The sensor dust problem emerges when the lens is removed and the sensor area is opened to the hazards of dust and moisture which are attracted to the imaging sensor due to electrostatic fields, causing a unique dust pattern before the surface of the sensor.

  • As sensor dust problem is persistent and most generally the patterns are not visually very significant, traces of dust specks can be used for two purposes:
  • To differentiate images taken by cheaper consumer level cameras and DSLR cameras.

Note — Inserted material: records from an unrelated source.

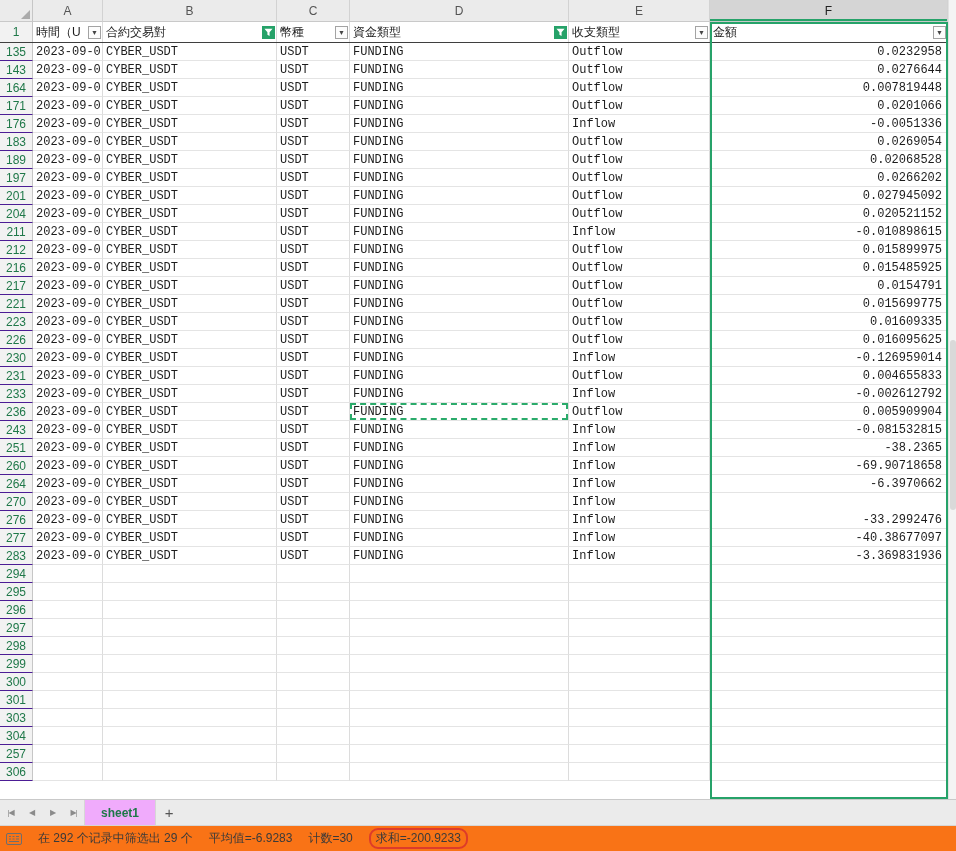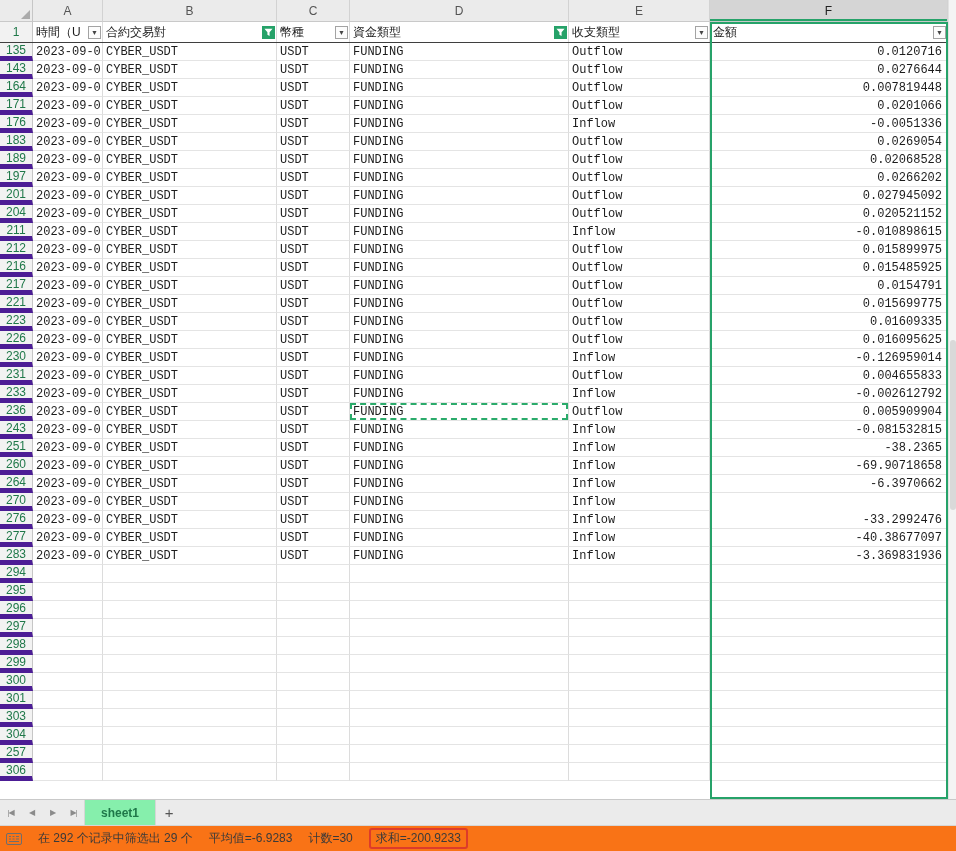--- a/index.html
+++ b/index.html
@@ -18,21 +18,21 @@
   .col-letter { height:22px; flex:none; display:flex; align-items:center; justify-content:center;
                 font-size:12px; color:#555; background:#ebebeb;
                 border-right:1px solid #d2d2d2; border-bottom:1px solid #c9c9c9; }
   .col-letter.sel { background:#d5d5d5; color:#222; box-shadow:inset 0 -2px 0 #26a269; }
 
   .c0{width:70px}.c1{width:174px}.c2{width:73px}.c3{width:219px}.c4{width:141px}.c5{width:238px}
 
   .sheet-row { display:flex; height:18px; }
   .rownum { width:33px; flex:none; background:#f2f2f2; color:#1f7849; font-size:12px;
             display:flex; align-items:center; justify-content:center;
-            border-right:1px solid #c6c6c6; border-bottom:5px solid #4c1d95; }
+            border-right:1px solid #c6c6c6; border-bottom:1px solid #4c1d95; }
   .cell { flex:none; display:flex; align-items:center; overflow:hidden; white-space:nowrap;
           position:relative; font-size:12px; color:#1c1c1c; padding-left:3px;
           border-right:1px solid #dcdcdc; border-bottom:1px solid #e4e4e4; background:#fff; }
   .data { font-family:"Liberation Mono","DejaVu Sans Mono",monospace; }
   .num  { justify-content:flex-end; padding-right:5px; padding-left:0; }
 
   
   .filter-row { height:21px; border-bottom:1px solid #3f3f3f; background:#fff; }
   .filter-row .cell, .filter-row .rownum { border-bottom:none; }
   .flabel { overflow:hidden; white-space:nowrap; }
@@ -53,31 +53,31 @@
   .vscroll { position:absolute; right:0; top:0; width:8px; height:799px; background:#f4f4f4;
              border-left:1px solid #e2e2e2; }
   .vthumb { position:absolute; left:1px; width:6px; top:340px; height:170px;
             background:#d9d9d9; border-radius:3px; }
 
   
   .tabbar { height:26px; background:#ebebeb; border-top:1px solid #c9c9c9;
             display:flex; align-items:stretch; }
   .navbtn { width:21px; display:flex; align-items:center; justify-content:center;
             font-size:8px; color:#8b8b8b; letter-spacing:-1px; }
-  .tab { padding:0 16px; background:#86efac; color:#1f7849; font-weight:bold; font-size:12px;
+  .tab { padding:0 16px; background:#f0abfc; color:#1f7849; font-weight:bold; font-size:12px;
          display:flex; align-items:center; border-left:1px solid #d6d6d6; border-right:1px solid #d6d6d6; }
   .addtab { width:26px; display:flex; align-items:center; justify-content:center;
             font-size:15px; color:#555; }
 
   
   .statusbar { height:26px; background:#f97316; border-top:1px solid #d6d6d6;
                display:flex; align-items:center; gap:16px; padding-left:6px;
                font-size:12px; color:#3a3a3a; }
   .kbd { display:flex; align-items:center; }
-  .red-box { border:2px solid #dd3b2a; border-radius:3px; padding:0 5px; }
+  .red-box { border:2px solid #dd3b2a; border-radius:9px; padding:0 5px; }
 </style>
 </head>
 <body>
 
 <div class="app">
 
   <div class="grid">
     <div class="colhdr" id="colhdr">
       <div class="corner">
         <span class="corner-tri"></span>
@@ -128,21 +128,21 @@
       </div>
 
     <div id="rows">
         <div class="sheet-row">
           <div class="rownum">135</div>
           <div class="cell data c0">2023-09-0(</div>
           <div class="cell data c1">CYBER_USDT</div>
           <div class="cell data c2">USDT</div>
           <div class="cell data c3">FUNDING</div>
           <div class="cell data c4">Outflow</div>
-          <div class="cell data c5 num">0.0120716</div>
+          <div class="cell data c5 num">0.0232958</div>
         </div>
         <div class="sheet-row">
           <div class="rownum">143</div>
           <div class="cell data c0">2023-09-0(</div>
           <div class="cell data c1">CYBER_USDT</div>
           <div class="cell data c2">USDT</div>
           <div class="cell data c3">FUNDING</div>
           <div class="cell data c4">Outflow</div>
           <div class="cell data c5 num">0.0276644</div>
         </div>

  • to associate an image with a particular DSLR camera
experiments results
Experiments & Results
  • Using an empirical dust model characterized by intensity loss and roundness properties; the authors proposed a technique to detect noise specks on images through match filtering and contour analysis as dust patterns might not indicate anything if they have been cleaned.
  • In the experiments, ten images obtained from three DSLR cameras are used in generating a reference pattern which is then tested on a mixed set of 80 images (20 taken with the same camera and 60 with other cameras) yielding an average accuracy of 92% in matching the source with no false-positives.